Original implementation is in Java and was adapted for a better Unicode compliance.
METHODS
new([$seed, $bits])
Initialize parser/hasher, can be customized with the options:
$seed
-
Hash seed (default: 1).
$bits
-
How many bits do represent one character. The default value, 8, sacrifices Unicode handling but is fast and low on memory footprint. The value of 18 encompasses Basic Multilingual, Supplementary Multilingual and Supplementary Ideographic planes. See also "UNICODE SUPPORT"
hash($octets)
Parses $octets
and returns a hash reference where keys are the hashed tokens and values are their respective count. $octets
are assumed to represent UTF-8 string unless Text::SpeedyFx is instantiated with "$bits" == 8 (which forces Latin-1 mode, see "UNICODE SUPPORT"). Note that this is the slowest form due to the (computational) complexity of the Perl hash structure itself: hash_fv()
is 350% faster, while hash_min()
is up to 400% faster.
hash_fv($octets, $n)
Parses $octets
and returns a feature vector (string of bits) with length $n
. $n
is supposed to be a multiplier of 8, as the length of the resulting feature vector is ceil($n / 8)
. See the included utilities cosine_sim and uniq_wc.
hash_min($octets)
Parses $octets
and returns the hash with the lowest value. Useful in MinHash implementation. See also the included minhash_cmp utility.
UNICODE SUPPORT
Due to the nature of Perl, Unicode support is handled differently from the original implementation. By default, Text::SpeedyFx recognizes UTF-8 encoded code points in the range 00000-2FFFF:
Plane 0, the Basic Multilingual Plane (BMP, 0000–FFFF)
Plane 1, the Supplementary Multilingual Plane (SMP, 10000–1FFFF)
Plane 2, the Supplementary Ideographic Plane (SIP, 20000–2FFFF)
There are planes up to 16; however, as in Perl v5.16.2, there are no code points matching
isALNUM_utf8()
there (so it's irrelevant for proper algorithm operation).
Although, there is a major drawback: in this mode, each instance allocates up to 1 MB of memory.
If the application doesn't need to support code points beyond the Plane 0 (like the original SpeedyFx implementation) it is possible to constraint the address space to 16 bits, which lowers memory allocation to up to 256 KB. In fact, Text::SpeedyFx constructor accepts bit range between 8 and 18 to address code points.
LATIN-1 SUPPORT
8 bit address space has one special meaning: it completely disables multibyte support. In 8 bit mode, each instance will only allocate 256 bytes and hashing will be run up to 66% faster. Tokenization will fallback to ISO 8859-1 West European languages (Latin-1) character definitions.
BENCHMARK
The test platform configuration:
Intel® Core™ i7-2600 CPU @ 3.40GHz with 8 GB RAM;
Ubuntu 11.10 (64-bit);
Perl v5.16.2 (installed via perlbrew);
enwik8 from the Large Text Compression Benchmark.

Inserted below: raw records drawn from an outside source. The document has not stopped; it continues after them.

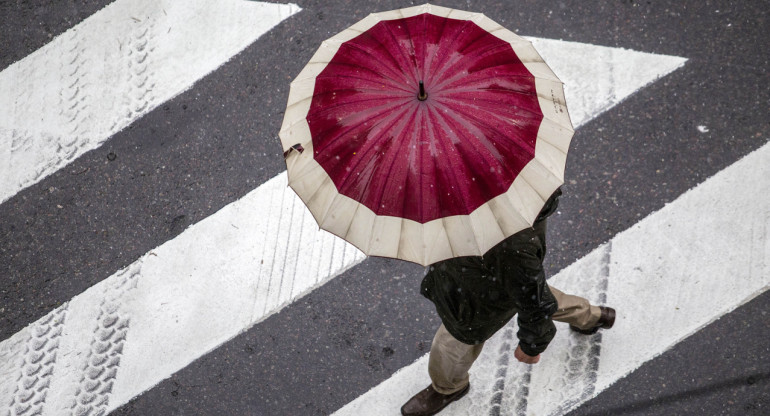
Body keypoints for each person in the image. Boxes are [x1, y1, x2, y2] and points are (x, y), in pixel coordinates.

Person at [401, 189, 616, 416]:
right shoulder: (508, 194)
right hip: (490, 279)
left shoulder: (508, 243)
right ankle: (590, 317)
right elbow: (530, 291)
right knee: (525, 292)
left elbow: (535, 303)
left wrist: (531, 345)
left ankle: (448, 387)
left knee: (449, 346)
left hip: (477, 298)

Rate hash hash_min_utf8 hash_fv hash_min
hash 19.5 MB/s -- -68% -78% -80%
hash_min_utf8 60.2 MB/s 209% -- -34% -40%
hash_fv 90.5 MB/s 364% 50% -- -9%
hash_min 99.6 MB/s 411% 66% 10% --
All the tests except hash_min_utf8
were made in Latin-1 mode.
REFERENCES
Extremely Fast Text Feature Extraction for Classification and Indexing by George Forman and Evan Kirshenbaum
cosine_sim, minhash_cmp and uniq_wc utilities from this distribution
AUTHOR
Stanislaw Pusep <stas@sysd.org>
COPYRIGHT AND LICENSE
This software is copyright (c) 2012 by Stanislaw Pusep.
This is free software; you can redistribute it and/or modify it under the same terms as the Perl 5 programming language system itself.